Mercoledì 17 Luglio 2024

Nuova strage in Serbia Spara e uccide 8 persone

La Serbia è sconvolta per la seconda strage immotivata nel giro di due giorni. E il presidente Aleksandar Vucic ha annunciato un pacchetto di misure draconiane dirette a ridurre sensibilmente l’alto numero di armi in circolazione, con controlli sul possesso e l’uso di pistole e armi da fuoco, e un forte inasprimento delle pene per i casi di violazione della legge.

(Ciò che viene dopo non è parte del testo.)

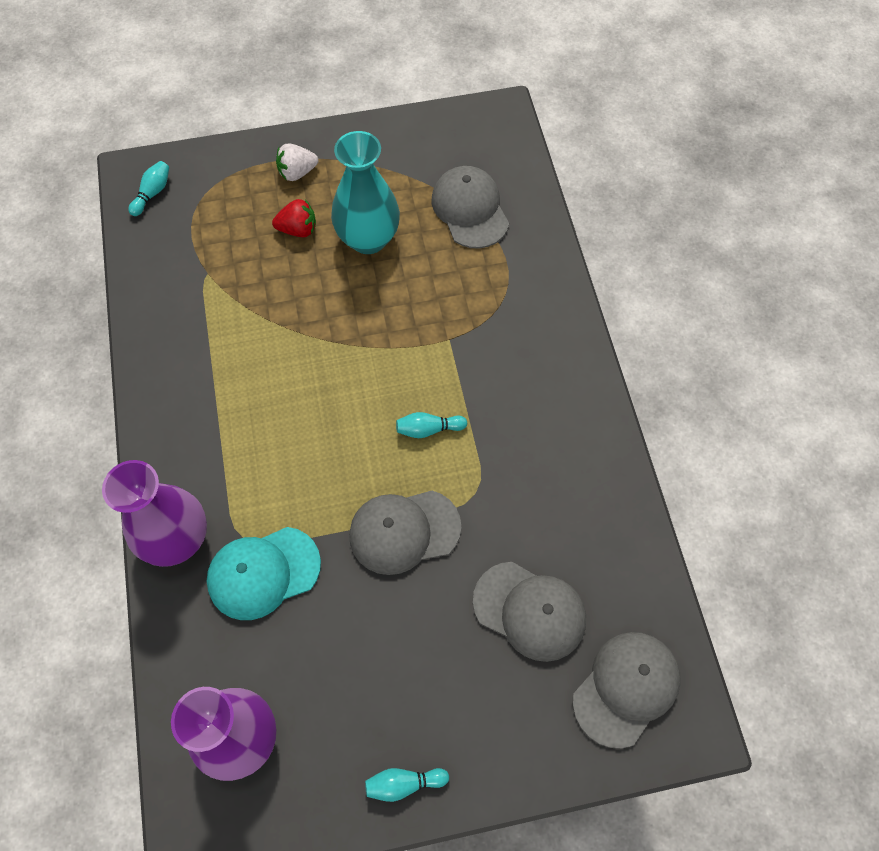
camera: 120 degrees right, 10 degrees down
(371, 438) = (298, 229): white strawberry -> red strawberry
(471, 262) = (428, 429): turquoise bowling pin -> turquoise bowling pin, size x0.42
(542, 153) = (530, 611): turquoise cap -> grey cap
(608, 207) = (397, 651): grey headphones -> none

Nel primo dei tre giorni di lutto nazionale proclamato per il massacro del 3 maggio in una scuola primaria di Belgrado a opera di un allievo 13enne dello stesso istituto – 9 morti, otto dei quali alunni, e 7 feriti – l’intero Paese si è svegliato ieri incredulo alla notizia di una nuova strage in tre villaggi intorno a Mladenovac, cittadina a 60 chilometri sud della capitale.

Autore della mattanza un 21enne che, sparando indiscriminatamente con un’arma automatica a bordo di un’auto guidata da un complice, ha ucciso otto persone, ferendone altre 14. Non meno di 600 agenti pesantemente armati, compresi uomini dell’antiterrorismo, appoggiati da un elicottero, siano intervenuti a difesa degli abitanti locali e nelle ricerche del pluriomicida. Uros B. è stato tempo rintracciato e arrestato a casa del nonno a Vinjista, località presso Kragujevac.In casa aveva bombe, un fucile automatico e munizioni.